🤖 AI Summary
Existing quantum error correction decoders struggle to simultaneously achieve high accuracy, speed, universality, and scalability, rendering them inadequate for real-time fault-tolerant computation at the million-qubit scale. This work proposes the Lottery BP decoder, which introduces stochasticity into belief propagation for the first time, dramatically improving decoding accuracy—by 2 to 8 orders of magnitude over conventional BP on topological codes. It further incorporates a syndrome vote preprocessing step to compress multi-round measurement errors and mitigate latency buildup. A hybrid PolyQec architecture is developed, combining local Lottery BP with global ordered statistics decoding (OSD), reducing OSD invocation frequency by 3 to 5 orders of magnitude. Additionally, Syndrilla—a modular, GPU-accelerated simulation framework built on PyTorch—is introduced, enabling simulations up to 1–2 orders of magnitude faster than CPU-based counterparts.
📝 Abstract
To enable fault tolerance on millions of qubits in real time, scalable decoding is necessary, which motivates this paper. Existing decoding algorithms (decoders), such as clustering, matching, belief propagation (BP), and neural networks, suffer from one or more of inaccuracy, costliness, and incompatibility, upon a broad set of quantum error correction codes, such as surface code, toric code, and bivariate bicycle code. Therefore, there exists a gap between existing decoders and an ideal decoder that is accurate, fast, general, and scalable simultaneously. This paper contributes in three aspects, including decoder, decoder architecture, and decoding simulator. First, we propose Lottery BP, a decoder that introduces randomness during decoding. Lottery BP improves the decoding accuracy over BP by 2~8 orders of magnitude for topological codes. To efficiently decode multi-round measurement errors, we propose syndrome vote as a pre-processing step before Lottery BP, which compresses multiple rounds of syndromes into one.

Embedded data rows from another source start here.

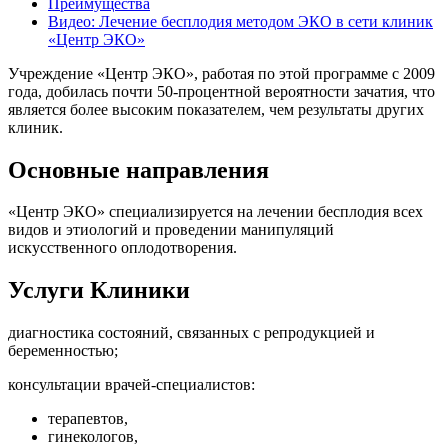
Преимущества
Видео: Лечение бесплодия методом ЭКО в сети клиник
«Центр ЭКО»
Учреждение «Центр ЭКО», работая по этой программе с 2009
года, добилась почти 50-процентной вероятности зачатия, что
является более высоким показателем, чем результаты других
клиник.
Основные направления
«Центр ЭКО» специализируется на лечении бесплодия всех
видов и этиологий и проведении манипуляций
искусственного оплодотворения.
Услуги Клиники
диагностика состояний, связанных с репродукцией и
беременностью;
консультации врачей-специалистов:
терапевтов,
гинекологов,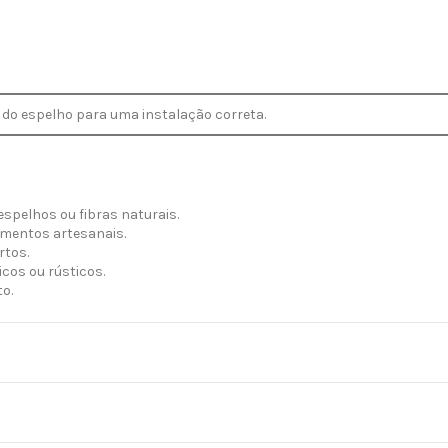
 do espelho para uma instalação correta.
spelhos ou fibras naturais.
ementos artesanais.
rtos.
cos ou rústicos.
o.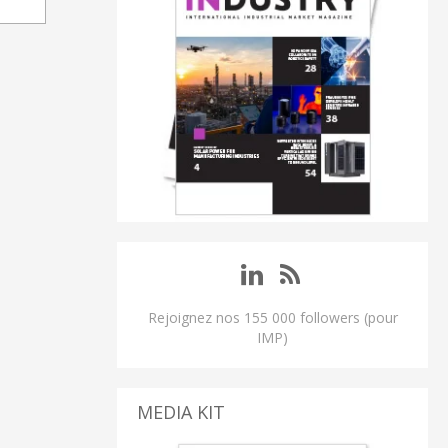
Rejoignez nos 155 000 followers (pour
IMP)
MEDIA KIT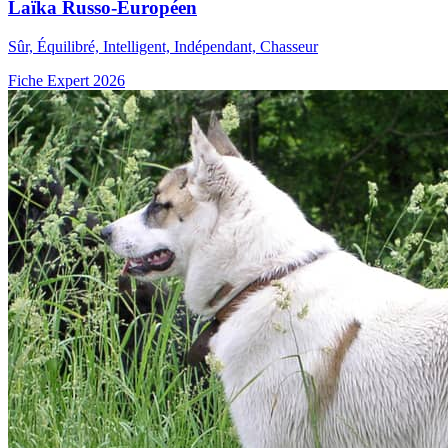
Laïka Russo-Européen
Sûr, Équilibré, Intelligent, Indépendant, Chasseur
Fiche Expert 2026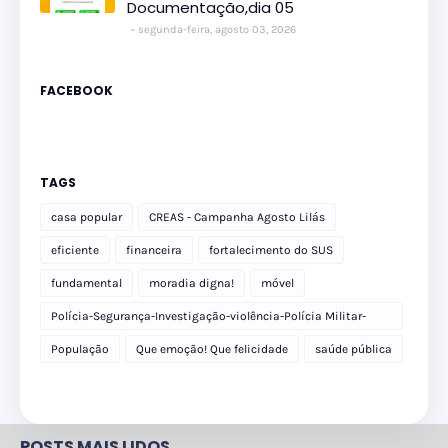
Documentação,dia 05
segunda-feira, agosto 03, 2026
FACEBOOK
TAGS
casa popular
CREAS - Campanha Agosto Lilás
eficiente
financeira
fortalecimento do SUS
fundamental
moradia digna!
móvel
Polícia-Segurança-Investigação-violência-Polícia Militar-
delegacia
População
Que emoção! Que felicidade
saúde pública
POSTS MAIS LIDOS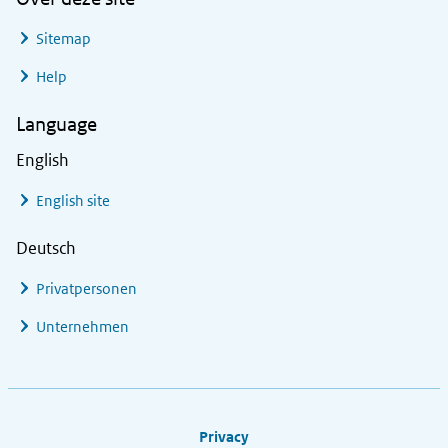
Sitemap
Help
Language
English
English site
Deutsch
Privatpersonen
Unternehmen
Footer links
Privacy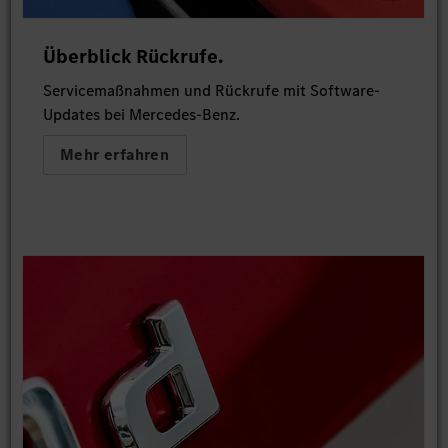
Überblick Rückrufe.
Servicemaßnahmen und Rückrufe mit Software-
Updates bei Mercedes-Benz.
Mehr erfahren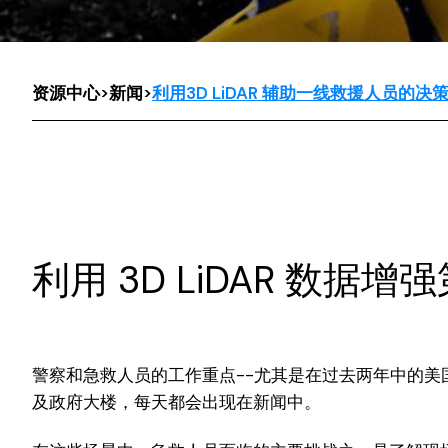
资源中心
>
新闻
>
利用3D LiDAR 辅助一线救援人员的决
利用 3D LiDAR 数
警察和急救人员的工作重点--尤其是在过去两年中的美
及政府大楼，每天都会出现在新闻中。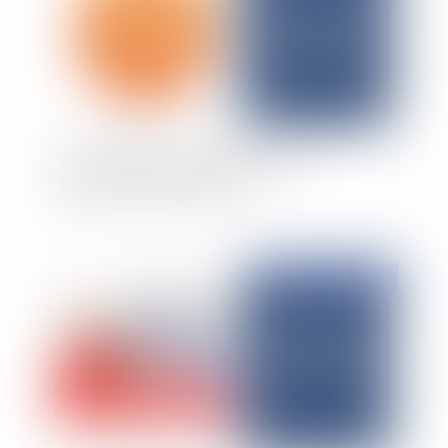
Responsabilité du diagnostiqueur et
indemnisation du préjudice
Publié le :
17/03/2025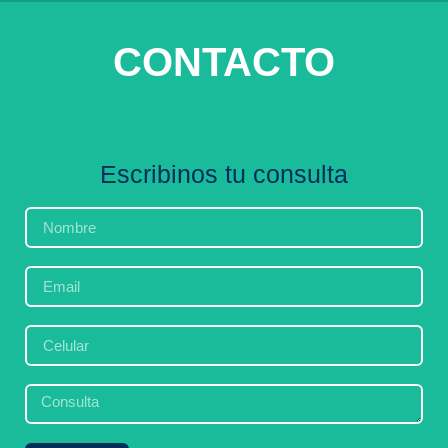
CONTACTO
Escribinos tu consulta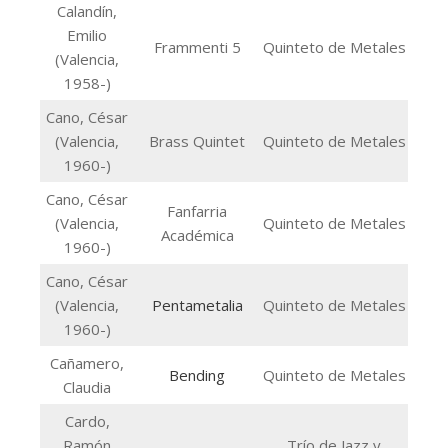
Calandín,
Emilio
Frammenti 5
Quinteto de Metales
(Valencia,
1958-)
Cano, César
(Valencia,
Brass Quintet
Quinteto de Metales
1960-)
Cano, César
Fanfarria
(Valencia,
Quinteto de Metales
Académica
1960-)
Cano, César
(Valencia,
Pentametalia
Quinteto de Metales
1960-)
Cañamero,
Bending
Quinteto de Metales
Claudia
Cardo,
Ramón
Trío de Jazz y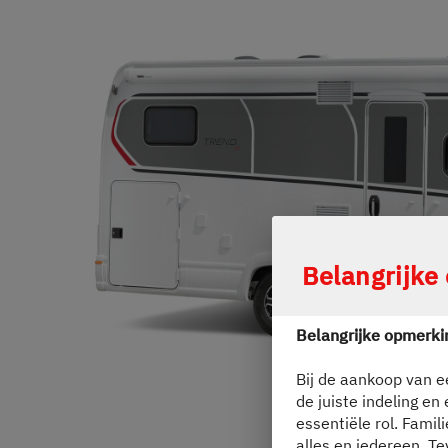
Service
Dethleffs
Vind uw dealer
Durch Scroll
Belangrijke
Belangrijke opmerki
Bij de aankoop van e
de juiste indeling en
essentiële rol. Famil
alles en iedereen. Te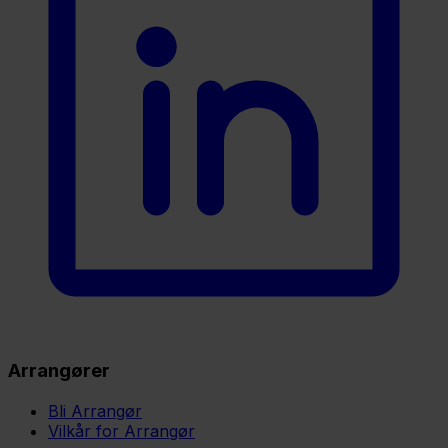
Arrangører
Bli Arrangør
Vilkår for Arrangør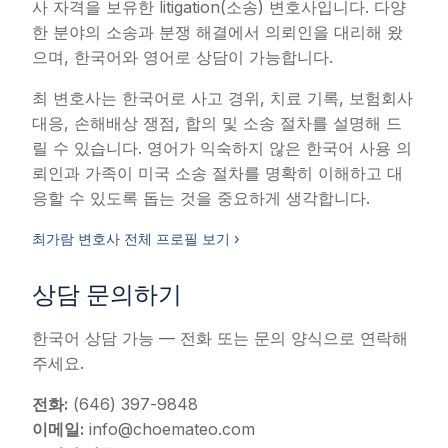
사 자격을 보유한 litigation(소송) 변호사입니다. 다양
한 분야의 소송과 분쟁 해결에서 의뢰인을 대리해 왔
으며, 한국어와 영어로 상담이 가능합니다.
최 변호사는 한국어로 사고 경위, 치료 기록, 보험회사
대응, 손해배상 쟁점, 합의 및 소송 절차를 설명해 드
릴 수 있습니다. 영어가 익숙하지 않은 한국어 사용 의
뢰인과 가족이 미국 소송 절차를 명확히 이해하고 대
응할 수 있도록 돕는 것을 중요하게 생각합니다.
최가람 변호사 전체 프로필 보기 ›
상담 문의하기
한국어 상담 가능 — 전화 또는 문의 양식으로 연락해
주세요.
전화:
(646) 397-9848
이메일:
info@choemateo.com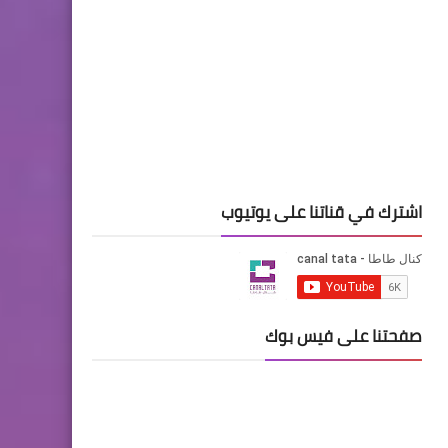
اشترك في قناتنا على يوتيوب
صفحتنا على فيس بوك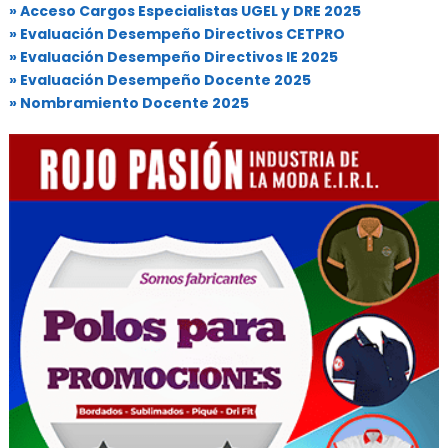
» Acceso Cargos Especialistas UGEL y DRE 2025
» Evaluación Desempeño Directivos CETPRO
» Evaluación Desempeño Directivos IE 2025
» Evaluación Desempeño Docente 2025
» Nombramiento Docente 2025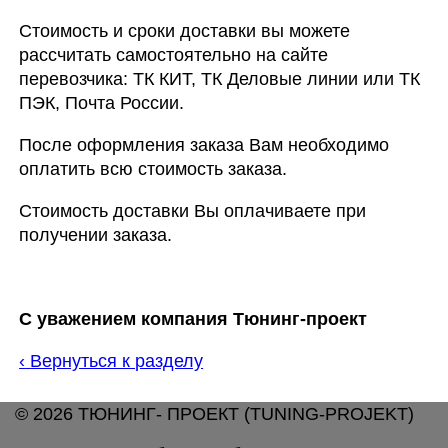
Стоимость и сроки доставки вы можете
рассчитать самостоятельно на сайте
перевозчика: ТК КИТ, ТК Деловые линии или ТК
ПЭК, Почта России.
После оформления заказа Вам необходимо
оплатить всю стоимость заказа.
Стоимость доставки Вы оплачиваете при
получении заказа.
С уважением компания Тюнинг-проект
‹
Вернуться к разделу
© 2026 ТЮНИНГ- ПРОЕКТ (TUNING-PROJEKT)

Syndrome voting increases the latency margin of decoding and mitigates the backlog problem. Second, we design a PolyQec architecture that implements Lottery BP as a local decoder and ordered statistics decoding (OSD) as a global decoder, and it is configurable for surface/toric code and X/Z check. Since Lottery BP boosts the local decoding accuracy, PolyQec invokes the costly global OSD decoder less frequently over BP+OSD to enhance the scalability, e.g., 3~5 orders of magnitude less for topological codes. Third, to evaluate decoders fairly, we develop a PyTorch-based decoding simulator, Syndrilla, that modularizes the simulation pipeline and allows to extend new decoders flexibly. We formulate multiple metrics to quantify the performance of decoders and integrate them in Syndrilla. Running on GPUs, Syndrilla is 1~2 orders of magnitude faster than CPUs.